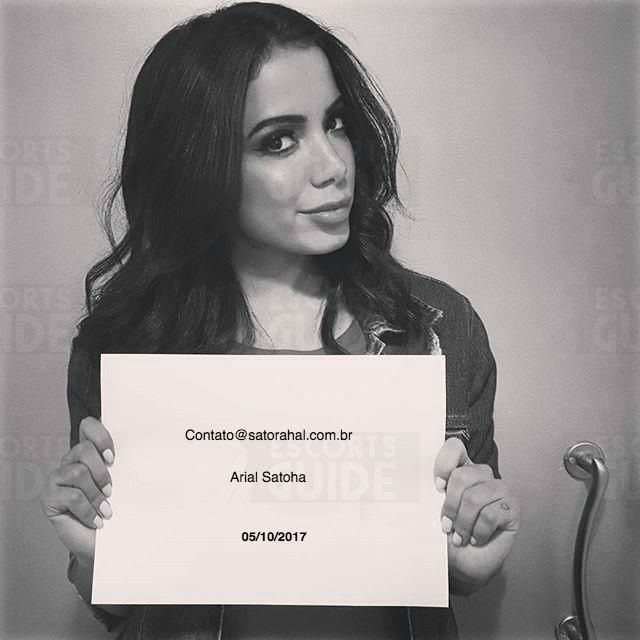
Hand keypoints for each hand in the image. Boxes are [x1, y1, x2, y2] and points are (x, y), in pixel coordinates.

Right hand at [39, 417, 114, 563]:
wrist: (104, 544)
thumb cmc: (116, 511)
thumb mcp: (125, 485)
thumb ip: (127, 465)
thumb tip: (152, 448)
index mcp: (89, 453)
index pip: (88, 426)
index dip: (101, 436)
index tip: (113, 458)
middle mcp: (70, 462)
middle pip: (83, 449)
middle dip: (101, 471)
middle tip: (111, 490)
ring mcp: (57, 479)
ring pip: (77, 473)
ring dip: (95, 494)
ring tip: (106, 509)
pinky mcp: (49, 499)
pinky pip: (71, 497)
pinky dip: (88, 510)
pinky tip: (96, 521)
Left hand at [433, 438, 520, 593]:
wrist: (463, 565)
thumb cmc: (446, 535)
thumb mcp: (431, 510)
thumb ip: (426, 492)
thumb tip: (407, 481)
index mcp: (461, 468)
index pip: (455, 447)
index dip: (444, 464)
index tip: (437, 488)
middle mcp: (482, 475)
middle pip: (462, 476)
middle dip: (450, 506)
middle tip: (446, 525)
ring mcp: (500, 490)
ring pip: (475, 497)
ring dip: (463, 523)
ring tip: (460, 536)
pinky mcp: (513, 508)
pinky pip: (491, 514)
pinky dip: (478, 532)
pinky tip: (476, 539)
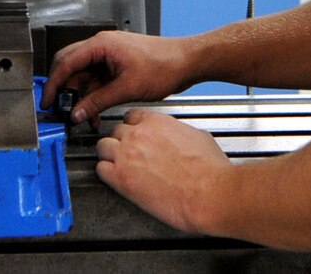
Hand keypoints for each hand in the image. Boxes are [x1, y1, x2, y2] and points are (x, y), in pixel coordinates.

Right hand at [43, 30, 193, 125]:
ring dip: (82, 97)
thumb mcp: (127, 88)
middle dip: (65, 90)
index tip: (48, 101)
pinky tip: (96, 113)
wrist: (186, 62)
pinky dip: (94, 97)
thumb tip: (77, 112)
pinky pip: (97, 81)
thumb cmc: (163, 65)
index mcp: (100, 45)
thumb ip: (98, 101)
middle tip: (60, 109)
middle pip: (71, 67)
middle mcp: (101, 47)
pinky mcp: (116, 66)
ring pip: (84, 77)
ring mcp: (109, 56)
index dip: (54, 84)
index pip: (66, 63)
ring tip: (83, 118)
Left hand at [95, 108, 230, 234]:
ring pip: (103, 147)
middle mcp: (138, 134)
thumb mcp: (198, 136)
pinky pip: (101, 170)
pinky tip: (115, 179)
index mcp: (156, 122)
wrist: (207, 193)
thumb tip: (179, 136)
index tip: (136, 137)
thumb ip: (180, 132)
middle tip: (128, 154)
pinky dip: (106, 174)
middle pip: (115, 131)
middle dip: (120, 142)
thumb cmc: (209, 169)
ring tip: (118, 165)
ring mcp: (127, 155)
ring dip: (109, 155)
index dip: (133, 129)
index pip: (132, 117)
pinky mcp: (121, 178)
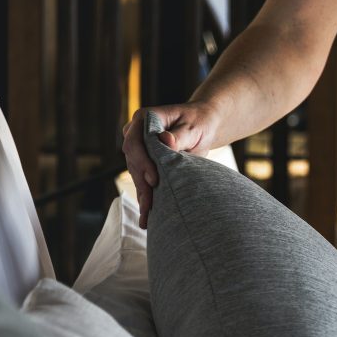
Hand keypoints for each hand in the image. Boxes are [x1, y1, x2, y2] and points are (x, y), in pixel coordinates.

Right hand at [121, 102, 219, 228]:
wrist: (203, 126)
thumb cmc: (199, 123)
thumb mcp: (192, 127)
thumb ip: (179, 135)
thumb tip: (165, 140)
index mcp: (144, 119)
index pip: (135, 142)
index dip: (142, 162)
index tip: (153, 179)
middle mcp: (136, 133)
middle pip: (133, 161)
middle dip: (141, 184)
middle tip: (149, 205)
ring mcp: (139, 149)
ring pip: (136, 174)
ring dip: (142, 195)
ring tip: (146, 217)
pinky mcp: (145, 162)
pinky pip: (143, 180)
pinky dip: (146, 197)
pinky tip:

- _GOAL OF THE EXERCISE_:
All the lines above are to be given again exactly as they read, with the pictures removed.

- _WORKED SOLUTION_:
Hand keypoints for each hand in the image. Boxes are [x1, y1, x2, y2] and points are (x, y), in pixel coordinates.

Right hand at [39, 417, 114, 563]:
wrist: (104, 544)
thumb cmc: (116, 511)
thumb mcp: (125, 485)
thumb ip: (127, 465)
thumb tip: (152, 448)
index mcp: (89, 453)
index pip: (88, 426)
index dip: (101, 436)
index tip: (113, 458)
middle mcp: (70, 462)
middle pip: (83, 449)
middle dip: (101, 471)
middle tip: (111, 490)
ring mcp: (57, 479)
ring pip: (77, 473)
ring dip: (95, 494)
ring tip: (106, 509)
pinky mcp: (49, 499)
pinky pip: (71, 497)
pinky dip: (88, 510)
pinky tip: (96, 521)
Left hand at [433, 438, 520, 593]:
wrist: (463, 565)
thumb cmc: (446, 535)
thumb mcp: (431, 510)
thumb ip: (426, 492)
thumb tip: (407, 481)
index mcp: (461, 468)
index pip: (455, 447)
index dip: (444, 464)
index tip: (437, 488)
middle mcp: (482, 475)
middle pip: (462, 476)
middle dip: (450, 506)
middle tip: (446, 525)
ring mcp: (500, 490)
ring pip: (475, 497)
ring dip: (463, 523)
ring tip: (460, 536)
pinky mcp: (513, 508)
pinky pip: (491, 514)
pinky dip: (478, 532)
pinky tip: (476, 539)
Hand keypoints for each hand in the image. Boxes are [x1, y1, x2, y2] and points are (x, y), in pixel coordinates.

Right hand at [43, 30, 193, 125]:
ring dip: (82, 97)
thumb mcp: (127, 88)
middle dip: (65, 90)
index tip: (48, 101)
pinky tip: (96, 113)
wrist: (186, 62)
pinky dip: (94, 97)
thumb tip: (77, 112)
pinky pip: (97, 81)
thumb cmc: (163, 65)
index mcp: (100, 45)
thumb ip: (98, 101)
middle tip: (60, 109)
middle pip: (71, 67)
middle mcp: (101, 47)
pinky mcp: (116, 66)
ring pip: (84, 77)
ring mcp: (109, 56)
index dip: (54, 84)
index pip: (66, 63)
ring tip: (83, 118)
Left hand at [95, 108, 230, 234]:
ring pip: (103, 147)
middle mcp: (138, 134)
thumb mcp: (198, 136)
pinky pip: (101, 170)
pinky tip: (115, 179)
index mcp: (156, 122)
wrist: (207, 193)
thumb tip: (179, 136)
index tip: (136, 137)
thumb ip: (180, 132)
middle tip: (128, 154)
pinky dip: (106, 174)
middle pip: (115, 131)
middle dip: (120, 142)
thumb cmc: (209, 169)
ring tip: (118, 165)
ring mcp: (127, 155)
ring dip: (109, 155)
index dip: (133, 129)
index pip: (132, 117)
pinky mcp: (121, 178)
Hand keypoints for each hand in the image. Boxes are [x1, y1, x2, y2] and points are (x, y), in pixel coordinates.

Right hand at [121, 102, 219, 228]:
wrist: (203, 126)
thumb cmc: (199, 123)
thumb mcp: (192, 127)
thumb ip: (179, 135)
thumb tip: (165, 140)
index mcp: (144, 119)
index pip: (135, 142)
index dip: (142, 162)
index tip: (153, 179)
middle mcp: (136, 133)
middle pip: (133, 161)
middle dip: (141, 184)
middle tip: (149, 205)
ring mcp: (139, 149)
ring pip: (136, 174)
ring dip: (142, 195)
ring tip: (146, 217)
pinky mcp: (145, 162)
pinky pip: (143, 180)
pinky dip: (146, 197)
pinky tip:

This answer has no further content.